→ **Provided material**:
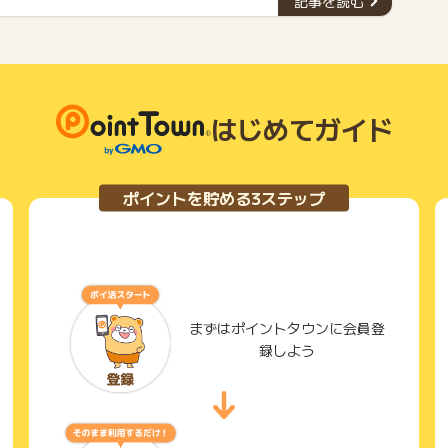
記事を読む
ん。ぜひ、自分に合ったカードを見つけて、お得な生活を送
りましょう。
はじめてガイド
ポイントを貯める3ステップ
まずはポイントタウンに会員登
録しよう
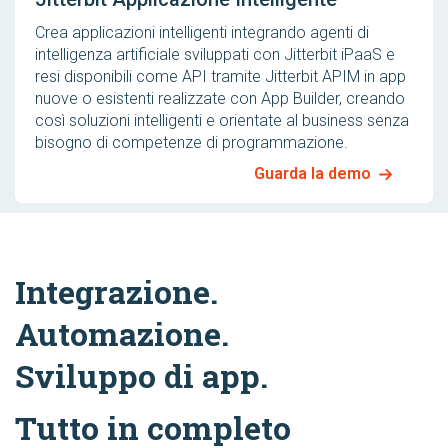
Crea applicazioni intelligenti integrando agenti di
intelligenza artificiale sviluppati con Jitterbit iPaaS e
resi disponibili come API tramite Jitterbit APIM in app
nuove o esistenti realizzate con App Builder, creando
così soluzioni intelligenti e orientate al business senza
bisogno di competenze di programmazione.
Guarda la demo
Integrazione.
Automazione.
Sviluppo di app.
Tutto in completo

→ **Task description**: For this exercise, reproduce exactly each line from the one containing "Crea applicazioni intelligenti" through the last line of the data, and no others.

→ **Answer to the problem**:
Crea applicazioni intelligenti integrando agenti di
intelligenza artificiale sviluppati con Jitterbit iPaaS e
resi disponibili come API tramite Jitterbit APIM in app
nuove o esistenti realizzate con App Builder, creando
così soluzioni intelligenti e orientate al business senza
bisogno di competenze di programmazione.
Guarda la demo
Integrazione.
Automazione.
Sviluppo di app.
Tutto in completo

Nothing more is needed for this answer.